One of the most important aspects of any piece of music is its shape or form. How many of you can whistle or hum the opening of Beethoven's Fifth Symphony? Any section of Mozart's Eine Kleine Nachtmusic? Frére Jacques? Any piece by Phillip Glass? Why is it easy to remember some pieces and virtually impossible to recall even the smallest snippet of others? One word - repetition! If you think about any of the musical examples you know well, you will probably find that the bit you remember occurs frequently throughout the music. This is why you can hum the opening of Beethoven's Fifth but probably not know a thing about the development section of the same piece.
However, simply repeating a phrase over and over again is likely to result in boring compositions, so it would be better if we could structure how the music repeats. One of the simplest ways is to use the musical form of sequence - where the shape of a musical phrase is repeated higher or lower. Look at the following examples:
Sequence example 1
In the tune above, the first bar is repeated in the second bar, but each note is one step higher. Bar three has the same phrase repeated one step higher again with the last bar returning the music to the home note. This is an example of a one bar sequence.
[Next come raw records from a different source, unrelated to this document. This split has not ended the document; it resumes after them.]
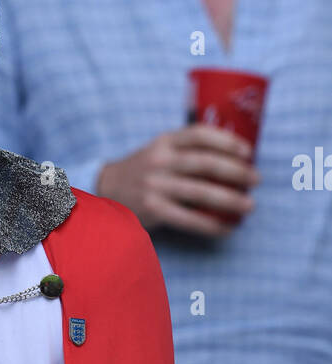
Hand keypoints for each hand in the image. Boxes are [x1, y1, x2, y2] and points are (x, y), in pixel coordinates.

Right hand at [97, 127, 259, 235]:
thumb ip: (188, 149)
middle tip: (256, 180)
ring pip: (201, 192)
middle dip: (236, 172)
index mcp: (164, 142)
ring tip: (249, 206)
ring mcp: (155, 186)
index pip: (199, 134)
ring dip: (230, 200)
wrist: (106, 191)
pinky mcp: (153, 210)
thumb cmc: (143, 170)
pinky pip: (189, 219)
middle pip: (205, 163)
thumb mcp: (159, 150)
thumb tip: (235, 157)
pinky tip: (227, 229)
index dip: (227, 141)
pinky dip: (211, 226)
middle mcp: (160, 161)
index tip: (248, 152)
In the next example there is a two bar rising sequence:
Sequence example 2
Again, the last two bar phrase returns to the home note (or home key) of the music.
In the final example below, there is a mixture of rising and falling two bar and one bar sequences:
Sequence example 3
Note that it is possible (sometimes even necessary) to alter the sequence slightly to make the music flow more smoothly. In the example above, the ends of bars 4 and 7 have been changed so that there is no big jump to the next note.
Compose a new piece of music in Notate that uses sequences, either rising, falling or both. If you are going to use a two bar sequence, a good tip is to make sure that the end note of your first phrase does not return to the home note.